This woman’s work, a review
This woman’s work BY JULIE
DELPORTE
Drawn & Quarterly, 2019
A graphic memoir
I loved this small compressed book
full of watercolors/washes. They are like small postcards mailed to the self.
This book is perfect for the Millennial feminist in your life—what! You don’t
know any—then get some.
The protagonist (Julie?) is in the
midst of a research project, exploring the work and life f Tove Jansson—and from
there it spirals. Questions about relationships, the choice to have a child, or
not. Who she is in relation to her father, lovers, film, literature, memories.
She deals with abuse and the interior threat of self-denial.
More than anything else it is a
record, a journal of daily thoughts, doubts, questions that wash over her as
she holds conversations with the life of Tove Jansson. Because I’m working
currently on a non-fiction hybrid project involving a historical figure I am
interested in how Delporte handled the material and wove in her own insights
that may or may not parallel Jansson. She holds Jansson up like a mirror to her
own artistic career. For many of us there are not a lot of role models—of other
women who have threaded the fine needle of art, children, partners, past abuse.
She specifically asks herself some basic questions about her art, the “value”

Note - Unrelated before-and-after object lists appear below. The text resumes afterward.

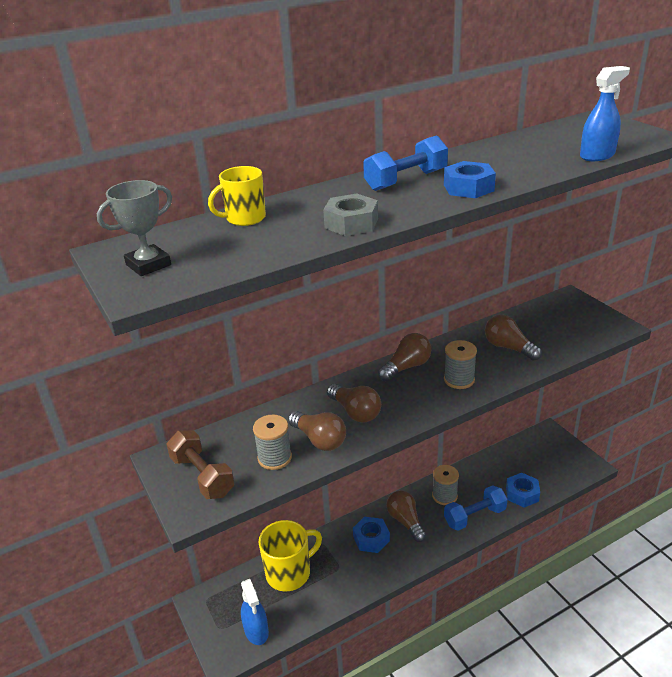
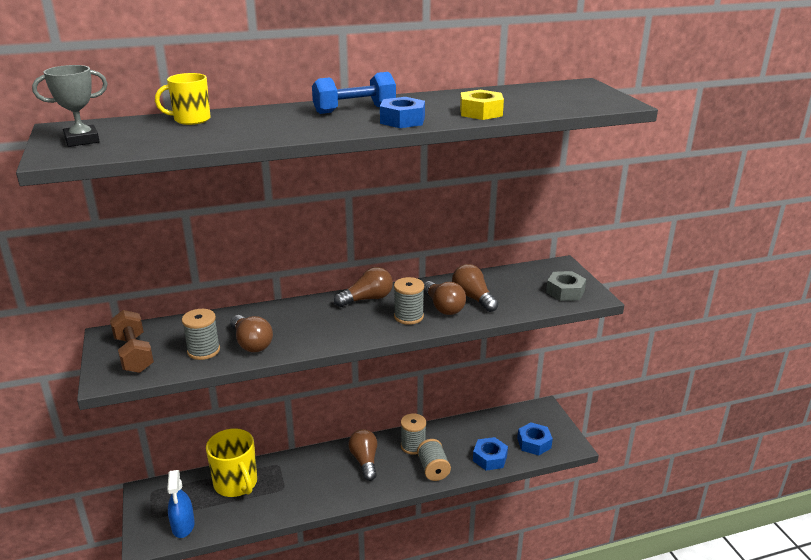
camera: 10 degrees right, 5 degrees down
(289, 573) = (236, 484): yellow mug -> yellow mug turned 75 degrees clockwise
(351, 223) = (273, 133): grey nut -> grey nut (565, 291)
(355, 412) = (297, 327): brown light bulb -> brown light bulb (443, 307)
(371, 539) = (325, 469): blue nut -> blue nut (534, 443)
(474, 516) = (433, 469): blue dumbbell -> grey spool
(536, 166) = (481, 112): none -> yellow nut
(597, 155) = (547, 111): blue spray bottle -> none

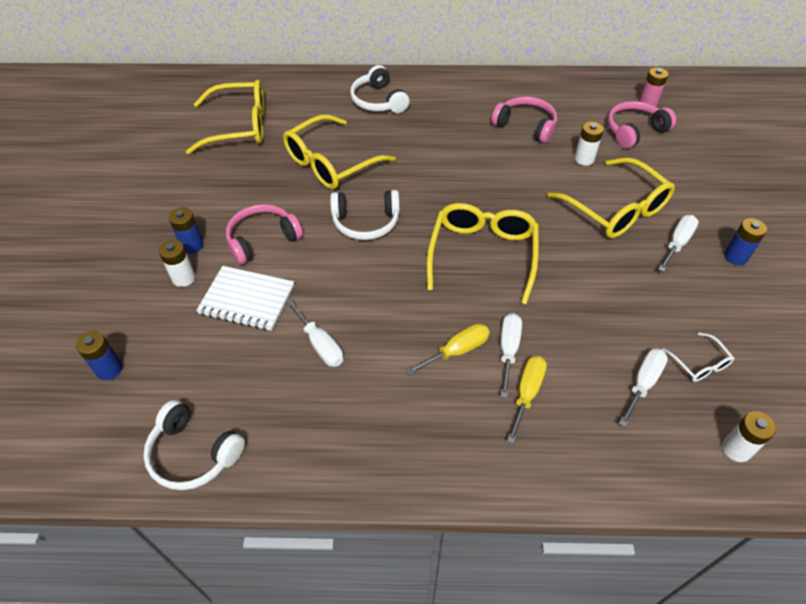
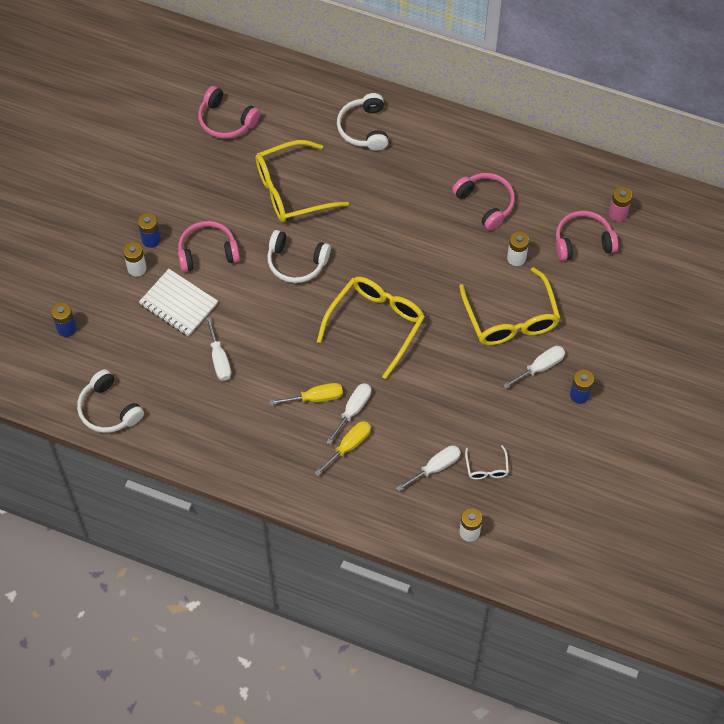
camera: 20 degrees right, 10 degrees up
(239, 126) = (226, 121): yellow glasses -> pink headphones

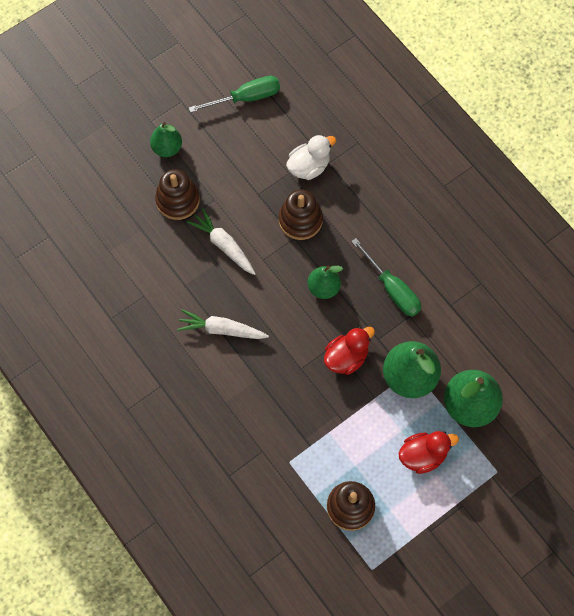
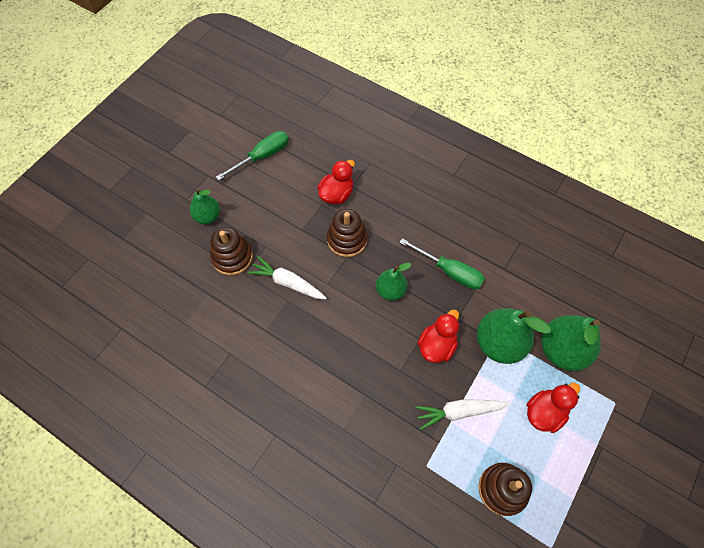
camera: 20 degrees left, 5 degrees down
(221, 329) = (313, 359): white carrot -> white carrot (458, 412)
(309, 167) = (336, 194): white duck -> red duck

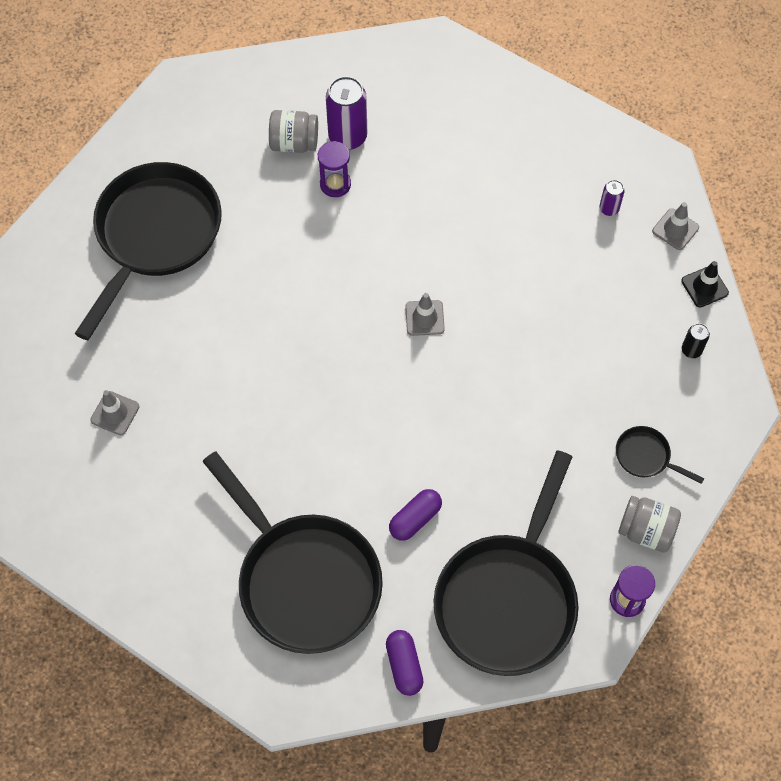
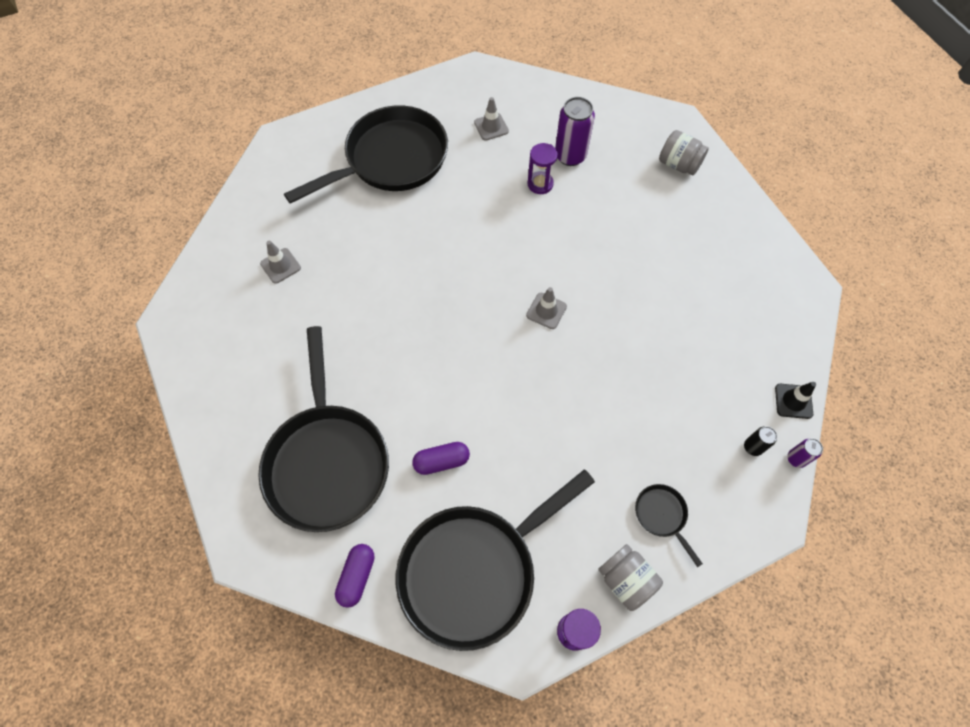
camera: 30 degrees right, 0 degrees up
(294, 143) = (528, 143): grey jar -> grey jar (678, 164)
(609, 209) = (744, 300): purple can -> purple can (796, 459)
(675, 229) = (793, 343): grey traffic cone -> grey traffic cone (491, 127)

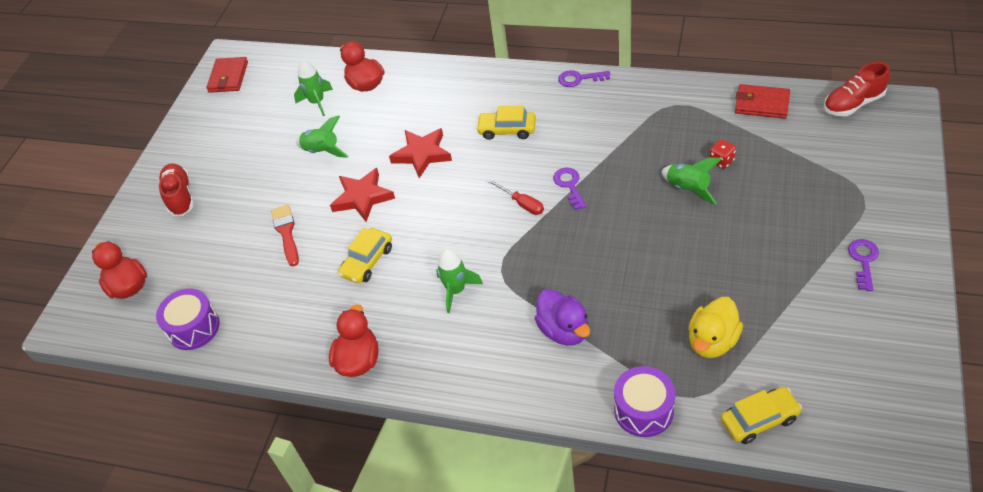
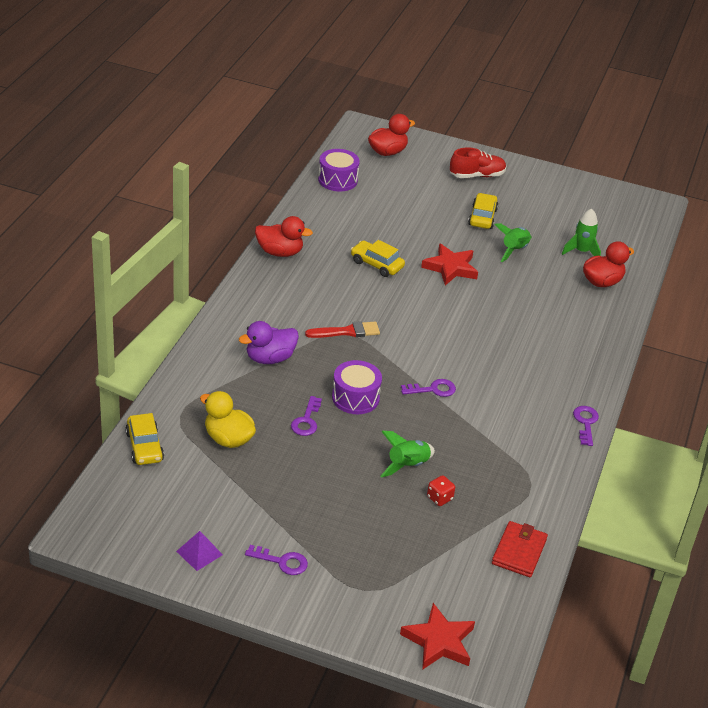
camera: 85 degrees right, 10 degrees down
(228, 77) = (627, 203): red wallet -> none
(286, 232) = (421, 226): red brush -> red brush (347, 332)
(422, 154) = (496, 306): red star -> red star (439, 641)
(456, 290) = (330, 307): green rocket -> none
(507, 130) = (517, 362): yellow car -> yellow car (482, 217)
(521, 203) = (418, 356): red screwdriver -> none
(643, 410) = (179, 386): purple drum -> purple drum (355, 398)
(655, 278) = (306, 420): none -> purple key
(853, 104) = (504, 627): red shoe -> none
(889, 330) = (199, 553): none -> purple pyramid

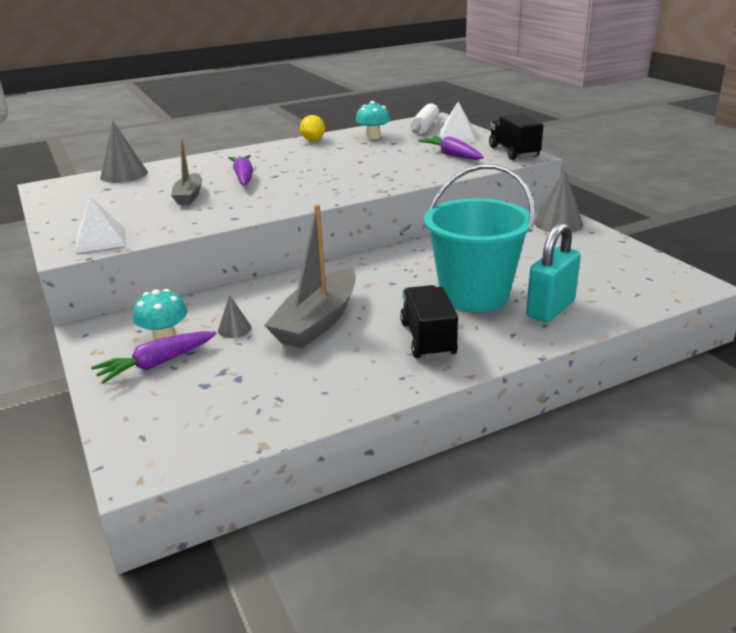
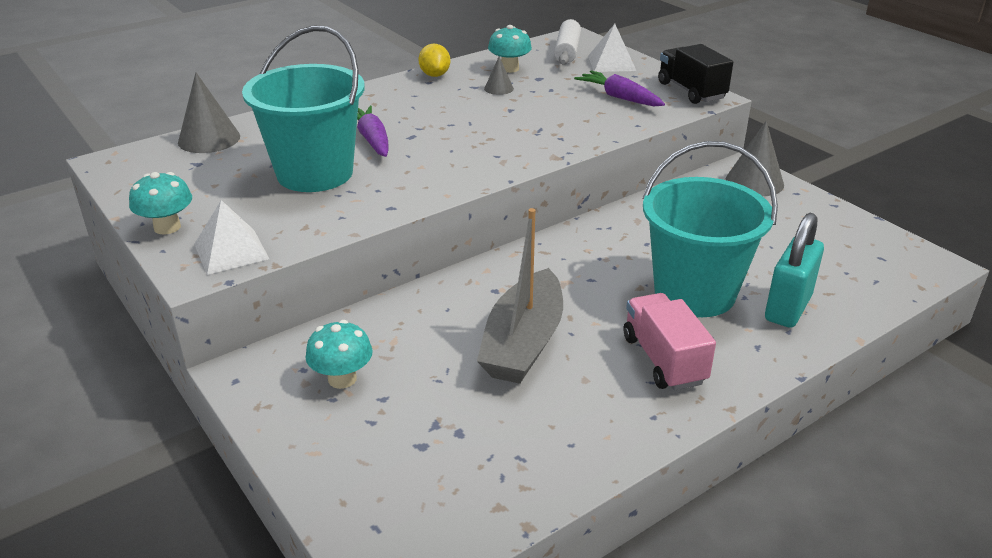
camera: 10 degrees left, 5 degrees up
(63, 224) = (167, 227): none -> turquoise mushroom
(157, 364) = (348, 419): purple carrot -> none
(189, 196) = (315, 173): grey boat -> turquoise bucket
(234, 329) = (425, 360): grey cone -> grey cone (499, 88)
(428, 339) = (663, 360): black truck -> pink truck

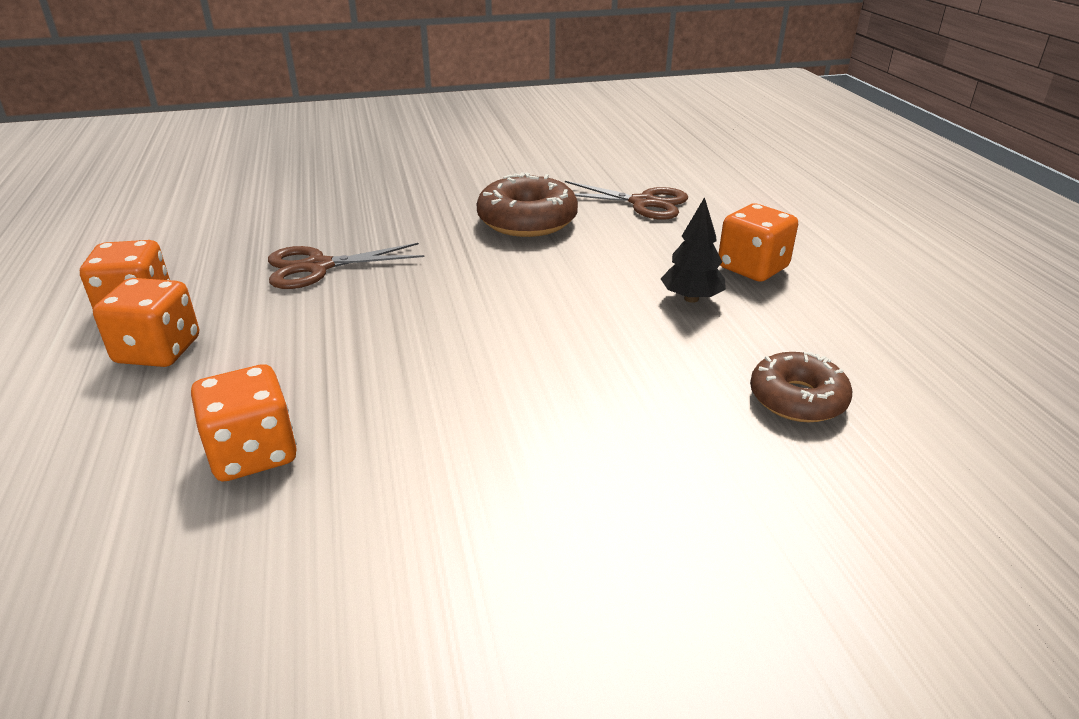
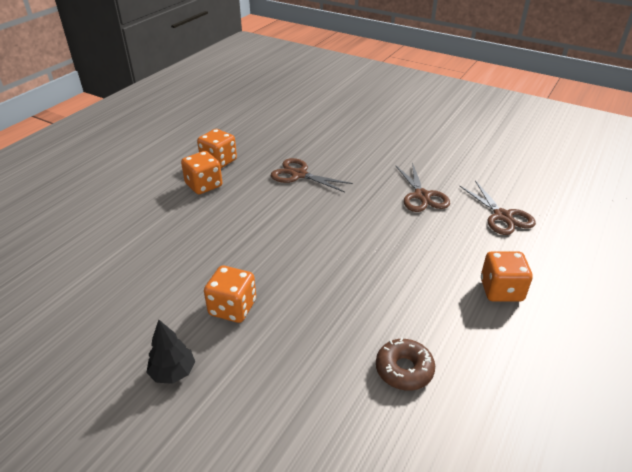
camera: 45 degrees right, 5 degrees up
(253, 453) = (182, 247): orange dice -> orange dice (232, 308)
(527, 221) = (422, 196): brown donut -> brown scissors
(691, 298) = (437, 287): black tree -> black tree (173, 372)

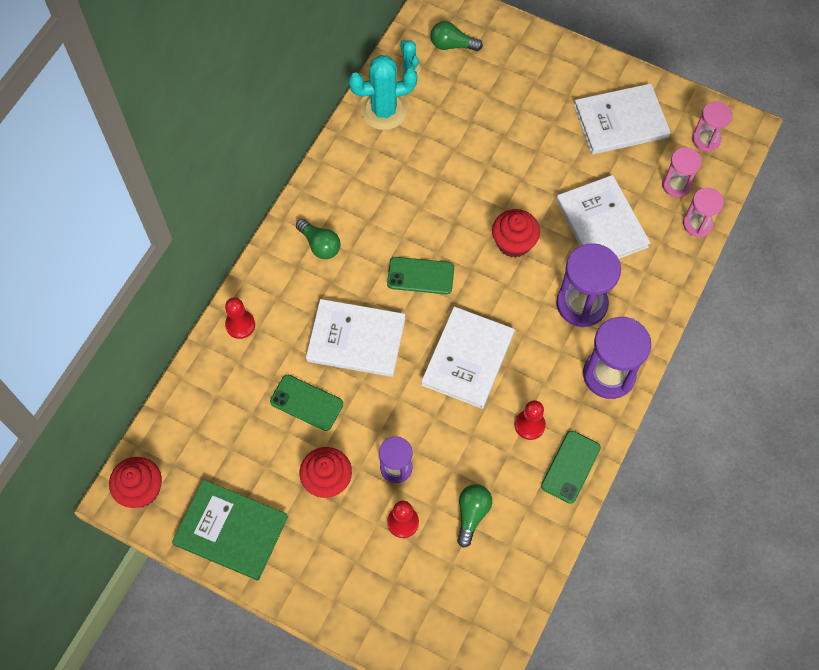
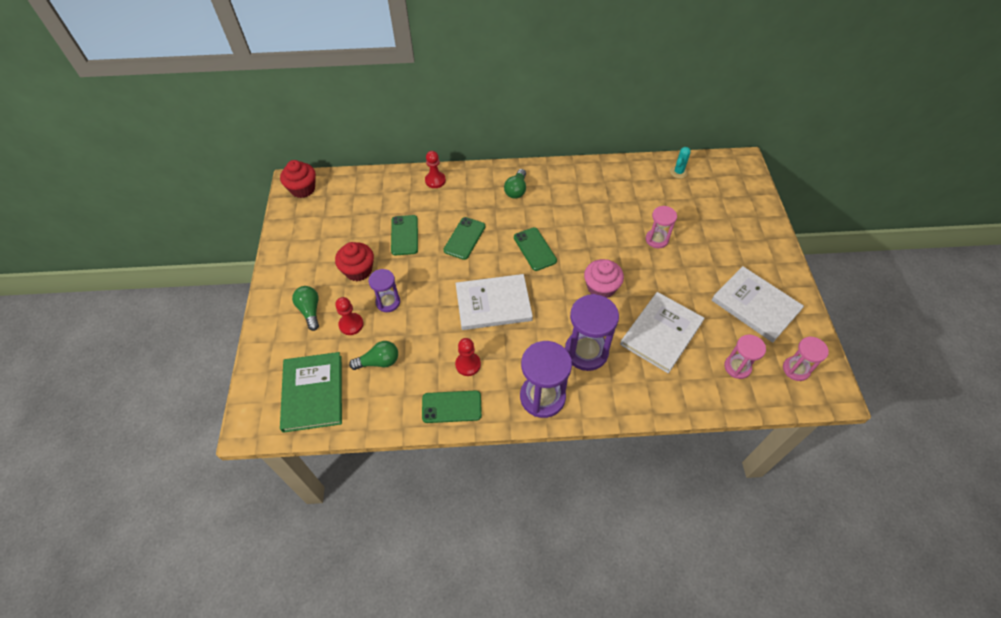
camera: 60 degrees right, 10 degrees down
(231, 531) = (298, 240): green book -> green book (313, 393)
(356, 339) = (464, 238): white book -> green phone
(384, 111) = (636, 175): turquoise cactus -> none
(452, 45) = (717, 184): green light bulb -> green light bulb (310, 311)
(514, 242) = (601, 288): red cupcake -> pink cupcake
(697, 224) = (717, 398): pink hourglass -> pink hourglass (657, 239)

of her work, and who her audience is. Who does she seek to please: herself or
some other?
As women we deal with numerous
thresholds that seek to keep us at one level (this is influenced by a week
where the soccer federation came out with a statement basically saying women
soccer players are not worth as much as male players—sheesh how wrong is
that!!)
This week with the coronavirus
impacting most of my everyday life, I have fallen into existential questioning.